───── MATERIAL PROVIDED ─────

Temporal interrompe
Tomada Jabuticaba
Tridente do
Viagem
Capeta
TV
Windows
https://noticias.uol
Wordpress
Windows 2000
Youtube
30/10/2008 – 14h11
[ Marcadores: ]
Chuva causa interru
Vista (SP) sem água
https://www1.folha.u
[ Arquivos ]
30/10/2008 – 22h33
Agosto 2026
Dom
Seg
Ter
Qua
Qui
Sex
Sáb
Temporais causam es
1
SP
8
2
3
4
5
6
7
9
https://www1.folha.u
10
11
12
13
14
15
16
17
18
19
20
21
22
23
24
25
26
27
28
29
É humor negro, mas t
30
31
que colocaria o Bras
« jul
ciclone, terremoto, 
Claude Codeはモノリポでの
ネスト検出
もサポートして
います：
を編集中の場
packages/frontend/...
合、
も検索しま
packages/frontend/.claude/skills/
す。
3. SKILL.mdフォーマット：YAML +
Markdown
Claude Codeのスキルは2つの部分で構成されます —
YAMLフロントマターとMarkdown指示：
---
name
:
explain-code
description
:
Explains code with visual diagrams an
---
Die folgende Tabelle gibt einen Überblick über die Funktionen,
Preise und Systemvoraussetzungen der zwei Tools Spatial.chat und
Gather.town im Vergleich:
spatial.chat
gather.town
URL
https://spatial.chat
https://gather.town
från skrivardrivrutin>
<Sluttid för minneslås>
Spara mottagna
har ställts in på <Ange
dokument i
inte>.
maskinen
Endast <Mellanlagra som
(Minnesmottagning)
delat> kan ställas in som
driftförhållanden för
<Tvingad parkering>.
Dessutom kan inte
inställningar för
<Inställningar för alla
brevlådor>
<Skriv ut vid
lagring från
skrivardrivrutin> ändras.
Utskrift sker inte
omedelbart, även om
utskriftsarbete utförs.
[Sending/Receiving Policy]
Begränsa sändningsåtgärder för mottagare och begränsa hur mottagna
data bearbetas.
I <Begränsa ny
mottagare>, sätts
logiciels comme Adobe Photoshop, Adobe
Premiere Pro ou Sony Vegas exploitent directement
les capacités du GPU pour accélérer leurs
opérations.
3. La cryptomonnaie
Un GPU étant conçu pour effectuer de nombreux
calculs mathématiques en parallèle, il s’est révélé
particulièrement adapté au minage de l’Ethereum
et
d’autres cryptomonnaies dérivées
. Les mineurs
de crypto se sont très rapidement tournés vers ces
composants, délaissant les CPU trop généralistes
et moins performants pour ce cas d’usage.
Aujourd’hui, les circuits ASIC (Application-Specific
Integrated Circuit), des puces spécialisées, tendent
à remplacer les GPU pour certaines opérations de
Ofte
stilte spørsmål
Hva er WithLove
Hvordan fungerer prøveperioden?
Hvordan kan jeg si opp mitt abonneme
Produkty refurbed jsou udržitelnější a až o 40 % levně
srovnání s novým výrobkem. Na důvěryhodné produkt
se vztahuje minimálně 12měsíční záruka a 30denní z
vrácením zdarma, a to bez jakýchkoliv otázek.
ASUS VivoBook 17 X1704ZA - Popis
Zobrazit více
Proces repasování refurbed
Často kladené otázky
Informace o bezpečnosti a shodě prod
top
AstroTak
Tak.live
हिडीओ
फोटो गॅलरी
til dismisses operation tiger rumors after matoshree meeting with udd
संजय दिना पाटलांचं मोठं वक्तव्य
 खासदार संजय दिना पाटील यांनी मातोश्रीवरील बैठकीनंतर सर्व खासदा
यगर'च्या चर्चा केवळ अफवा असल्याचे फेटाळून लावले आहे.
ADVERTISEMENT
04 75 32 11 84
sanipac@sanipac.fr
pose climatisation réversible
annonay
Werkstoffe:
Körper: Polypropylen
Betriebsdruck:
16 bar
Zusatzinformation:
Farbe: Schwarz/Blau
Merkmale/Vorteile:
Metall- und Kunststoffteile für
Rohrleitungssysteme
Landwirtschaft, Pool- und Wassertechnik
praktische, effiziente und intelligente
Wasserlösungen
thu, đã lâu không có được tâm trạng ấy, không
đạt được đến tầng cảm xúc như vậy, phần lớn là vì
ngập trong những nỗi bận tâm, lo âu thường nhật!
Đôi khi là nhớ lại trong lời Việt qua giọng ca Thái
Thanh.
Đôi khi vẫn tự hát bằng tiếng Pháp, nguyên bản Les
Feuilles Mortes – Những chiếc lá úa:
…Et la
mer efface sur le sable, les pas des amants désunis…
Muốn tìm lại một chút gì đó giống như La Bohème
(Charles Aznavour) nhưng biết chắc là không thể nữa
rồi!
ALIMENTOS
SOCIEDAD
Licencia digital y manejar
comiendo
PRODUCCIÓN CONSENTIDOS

─────

The response should consist only of the lines from the one containing "Zobrazit více" to the end of the material above, both included.

▶ RESULT:
Zobrazit více
Proces repasování refurbed
Často kladené otázky
Informace o bezpečnosti a shodě prod
top
AstroTak
Tak.live
हिडीओ
फोटो गॅलरी
til dismisses operation tiger rumors after matoshree meeting with udd
संजय दिना पाटलांचं मोठं वक्तव्य
 खासदार संजय दिना पाटील यांनी मातोश्रीवरील बैठकीनंतर सर्व खासदा
यगर'च्या चर्चा केवळ अफवा असल्याचे फेटाळून लावले आहे.
ADVERTISEMENT
04 75 32 11 84
sanipac@sanipac.fr
pose climatisation réversible
annonay
Werkstoffe:
Körper: Polypropylen
Betriebsdruck:
16 bar
Zusatzinformation:
Farbe: Schwarz/Blau
Merkmale/Vorteile:
Metall- und Kunststoffteile für
Rohrleitungssysteme
Landwirtschaft, Pool- und Wassertechnik
praktische, effiziente und intelligente
Wasserlösungen
thu, đã lâu không có được tâm trạng ấy, không
đạt được đến tầng cảm xúc như vậy, phần lớn là vì
ngập trong những nỗi bận tâm, lo âu thường nhật!
Đôi khi là nhớ lại trong lời Việt qua giọng ca Thái
Thanh.
Đôi khi vẫn tự hát bằng tiếng Pháp, nguyên bản Les
Feuilles Mortes – Những chiếc lá úa:
…Et la
mer efface sur le sable, les pas des amants désunis…
Muốn tìm lại một chút gì đó giống như La Bohème
(Charles Aznavour) nhưng biết chắc là không thể nữa
rồi!
ALIMENTOS
SOCIEDAD
Licencia digital y manejar
comiendo
PRODUCCIÓN CONSENTIDOS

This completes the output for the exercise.